Optimizing DBSCAN Clustering for geolocated crime hotspots in Boston

Foxyellow · December 10, 2024, 8:27am

Hi everyone,

I’m analyzing crime data in Boston, where each crime is geolocated with GPS coordinates. Using the DBSCAN node in KNIME, I’ve created clusters with an epsilon of 0.4. While this produces clusters, I’m facing some challenges with their size and coherence.

Objective:
The aim is to identify geographically compact crime hotspots that provide meaningful insights for cross-referencing with additional datasets.

Problem:

Some clusters stretch over large distances because of the “chaining effect” in DBSCAN, where points are indirectly linked via intermediate points.
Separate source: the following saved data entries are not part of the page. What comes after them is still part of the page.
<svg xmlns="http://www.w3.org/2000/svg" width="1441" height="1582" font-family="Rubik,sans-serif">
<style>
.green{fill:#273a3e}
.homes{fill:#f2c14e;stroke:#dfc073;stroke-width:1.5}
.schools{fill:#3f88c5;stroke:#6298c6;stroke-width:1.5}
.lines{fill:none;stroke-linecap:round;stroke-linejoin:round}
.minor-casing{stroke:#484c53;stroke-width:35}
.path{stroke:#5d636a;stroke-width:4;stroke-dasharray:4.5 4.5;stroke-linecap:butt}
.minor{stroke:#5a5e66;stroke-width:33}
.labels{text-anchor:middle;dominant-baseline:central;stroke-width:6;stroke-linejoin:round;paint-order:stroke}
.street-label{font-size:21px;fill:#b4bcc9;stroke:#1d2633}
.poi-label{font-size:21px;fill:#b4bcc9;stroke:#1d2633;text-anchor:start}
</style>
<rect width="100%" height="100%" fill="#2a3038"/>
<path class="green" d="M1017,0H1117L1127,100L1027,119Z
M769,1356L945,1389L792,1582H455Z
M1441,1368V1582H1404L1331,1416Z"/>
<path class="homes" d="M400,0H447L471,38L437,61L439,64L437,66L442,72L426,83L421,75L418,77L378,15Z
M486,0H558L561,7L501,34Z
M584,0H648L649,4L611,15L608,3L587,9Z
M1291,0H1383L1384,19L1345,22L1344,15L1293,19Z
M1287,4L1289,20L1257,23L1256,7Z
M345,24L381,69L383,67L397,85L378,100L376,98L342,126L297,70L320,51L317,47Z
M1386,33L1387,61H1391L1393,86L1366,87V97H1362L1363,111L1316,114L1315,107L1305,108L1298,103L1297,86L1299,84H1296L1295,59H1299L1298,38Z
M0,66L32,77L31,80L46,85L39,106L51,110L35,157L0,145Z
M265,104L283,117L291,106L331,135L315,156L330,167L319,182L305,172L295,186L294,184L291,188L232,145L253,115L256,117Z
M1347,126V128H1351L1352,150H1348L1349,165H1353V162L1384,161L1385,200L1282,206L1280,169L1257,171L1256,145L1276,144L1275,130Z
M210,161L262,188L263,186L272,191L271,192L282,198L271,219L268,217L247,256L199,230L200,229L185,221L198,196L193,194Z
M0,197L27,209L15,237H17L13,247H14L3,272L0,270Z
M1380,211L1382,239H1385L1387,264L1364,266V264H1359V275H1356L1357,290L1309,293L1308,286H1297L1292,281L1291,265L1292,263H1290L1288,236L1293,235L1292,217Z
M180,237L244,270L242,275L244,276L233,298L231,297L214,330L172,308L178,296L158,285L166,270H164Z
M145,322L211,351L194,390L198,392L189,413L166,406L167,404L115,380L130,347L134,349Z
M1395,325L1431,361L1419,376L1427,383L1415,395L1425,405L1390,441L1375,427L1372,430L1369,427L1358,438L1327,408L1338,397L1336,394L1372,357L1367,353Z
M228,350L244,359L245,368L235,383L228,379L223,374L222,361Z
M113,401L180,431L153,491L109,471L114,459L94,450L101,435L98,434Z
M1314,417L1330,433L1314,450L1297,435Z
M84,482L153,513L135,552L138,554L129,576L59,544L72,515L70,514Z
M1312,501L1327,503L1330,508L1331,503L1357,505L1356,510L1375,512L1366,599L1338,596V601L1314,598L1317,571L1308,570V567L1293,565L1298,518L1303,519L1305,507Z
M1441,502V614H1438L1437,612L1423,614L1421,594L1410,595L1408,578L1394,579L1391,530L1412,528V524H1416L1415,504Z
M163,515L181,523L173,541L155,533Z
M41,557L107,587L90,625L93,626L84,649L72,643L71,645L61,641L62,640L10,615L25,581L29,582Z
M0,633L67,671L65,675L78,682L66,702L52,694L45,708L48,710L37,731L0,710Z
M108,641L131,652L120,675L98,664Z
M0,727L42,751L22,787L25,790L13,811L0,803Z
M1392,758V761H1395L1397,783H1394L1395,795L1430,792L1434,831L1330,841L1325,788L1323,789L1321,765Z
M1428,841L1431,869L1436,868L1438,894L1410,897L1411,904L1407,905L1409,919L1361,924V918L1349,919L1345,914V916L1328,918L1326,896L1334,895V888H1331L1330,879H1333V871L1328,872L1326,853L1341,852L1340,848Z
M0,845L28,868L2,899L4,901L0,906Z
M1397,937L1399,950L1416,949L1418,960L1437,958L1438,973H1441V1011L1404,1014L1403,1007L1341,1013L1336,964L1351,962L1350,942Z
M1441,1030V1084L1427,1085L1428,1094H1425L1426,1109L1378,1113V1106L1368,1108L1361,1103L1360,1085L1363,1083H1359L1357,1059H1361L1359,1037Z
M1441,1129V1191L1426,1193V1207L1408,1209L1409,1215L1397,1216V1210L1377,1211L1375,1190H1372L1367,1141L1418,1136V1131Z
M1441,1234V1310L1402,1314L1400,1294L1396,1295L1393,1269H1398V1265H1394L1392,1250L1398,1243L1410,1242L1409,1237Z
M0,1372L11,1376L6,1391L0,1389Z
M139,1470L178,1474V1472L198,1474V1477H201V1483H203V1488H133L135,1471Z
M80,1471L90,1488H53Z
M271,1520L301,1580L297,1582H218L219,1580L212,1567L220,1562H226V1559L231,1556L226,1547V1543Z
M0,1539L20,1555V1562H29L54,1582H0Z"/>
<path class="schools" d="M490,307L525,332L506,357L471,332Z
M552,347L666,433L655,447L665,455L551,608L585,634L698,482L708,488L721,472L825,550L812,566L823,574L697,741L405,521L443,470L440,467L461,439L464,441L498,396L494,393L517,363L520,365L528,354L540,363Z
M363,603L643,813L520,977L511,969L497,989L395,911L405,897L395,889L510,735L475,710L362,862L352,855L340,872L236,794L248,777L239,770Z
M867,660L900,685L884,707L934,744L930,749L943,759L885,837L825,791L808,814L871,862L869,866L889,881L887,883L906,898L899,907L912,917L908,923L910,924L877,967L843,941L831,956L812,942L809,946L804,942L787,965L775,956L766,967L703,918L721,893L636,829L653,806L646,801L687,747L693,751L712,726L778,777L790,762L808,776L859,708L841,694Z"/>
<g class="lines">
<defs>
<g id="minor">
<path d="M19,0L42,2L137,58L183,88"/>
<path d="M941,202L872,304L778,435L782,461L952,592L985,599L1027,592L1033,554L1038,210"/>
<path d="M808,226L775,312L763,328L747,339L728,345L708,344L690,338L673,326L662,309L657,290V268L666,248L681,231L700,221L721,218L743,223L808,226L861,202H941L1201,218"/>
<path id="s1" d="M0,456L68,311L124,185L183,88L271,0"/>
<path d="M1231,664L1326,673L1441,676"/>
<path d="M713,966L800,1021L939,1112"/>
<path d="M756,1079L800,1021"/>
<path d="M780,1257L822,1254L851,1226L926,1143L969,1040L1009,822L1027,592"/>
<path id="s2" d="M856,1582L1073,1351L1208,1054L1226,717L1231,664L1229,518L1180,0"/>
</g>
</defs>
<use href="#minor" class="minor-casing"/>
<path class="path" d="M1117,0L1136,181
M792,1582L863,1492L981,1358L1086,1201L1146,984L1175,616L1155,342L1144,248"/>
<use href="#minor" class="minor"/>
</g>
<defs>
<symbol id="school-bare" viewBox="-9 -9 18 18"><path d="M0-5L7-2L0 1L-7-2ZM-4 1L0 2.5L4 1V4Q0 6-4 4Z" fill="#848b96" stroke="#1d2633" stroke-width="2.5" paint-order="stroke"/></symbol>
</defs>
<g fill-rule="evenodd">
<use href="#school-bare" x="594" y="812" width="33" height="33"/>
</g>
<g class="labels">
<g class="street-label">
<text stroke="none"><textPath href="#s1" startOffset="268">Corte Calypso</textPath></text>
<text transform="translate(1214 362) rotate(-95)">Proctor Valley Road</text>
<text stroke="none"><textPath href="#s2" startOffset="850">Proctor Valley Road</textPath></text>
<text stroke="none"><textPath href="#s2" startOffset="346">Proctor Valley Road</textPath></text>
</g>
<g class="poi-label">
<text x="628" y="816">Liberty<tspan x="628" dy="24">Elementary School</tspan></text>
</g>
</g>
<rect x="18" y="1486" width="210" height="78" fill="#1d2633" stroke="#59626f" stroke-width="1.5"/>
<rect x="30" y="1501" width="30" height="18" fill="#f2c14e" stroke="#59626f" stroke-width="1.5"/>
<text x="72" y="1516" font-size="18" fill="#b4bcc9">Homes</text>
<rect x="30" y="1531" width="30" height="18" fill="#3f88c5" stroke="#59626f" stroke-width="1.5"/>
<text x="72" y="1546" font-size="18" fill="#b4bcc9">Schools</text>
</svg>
This results in clusters that are too large to be useful for identifying specific hotspots.
When I reduce the epsilon to create smaller, more compact clusters, many points are left unclustered even though they are close to others. This leaves gaps in the analysis, as many valid clusters are no longer formed.

Included:
I’ve attached screenshots of the clusters to illustrate the issue. The images show how clusters extend over several kilometers.

Question:
Is there a way to refine these clusters or post-process the results in KNIME to achieve geographically compact clusters while retaining as many clustered points as possible? Any advice or example workflows to address this balance would be greatly appreciated.

Thank you for your help!

Boston_Crimes.knwf (17.3 KB)

thor_landstrom · December 17, 2024, 4:18pm

Hello @Foxyellow,

I downloaded the workflow attached, but it seems to be incomplete. An idea you could do is to group by on each cluster and calculate some ratio for each cluster. This ratio could be like taking the max and min of long/lat for each cluster and subtracting them then dividing them to get some ratio. Now theoretically, if the cluster is stretched it should have a much higher value compared to one that isn’t. You could try to filter off this metric if the ratio is greater than some number. Or you could do a density calculation and go off of that. You could then run something like k-means on only the stretched cluster to see if it fixes the issue.

These are just some suggestions you can explore,
TL

system · March 17, 2025, 4:19pm

This topic was automatically closed 90 days after the last reply. New replies are no longer allowed.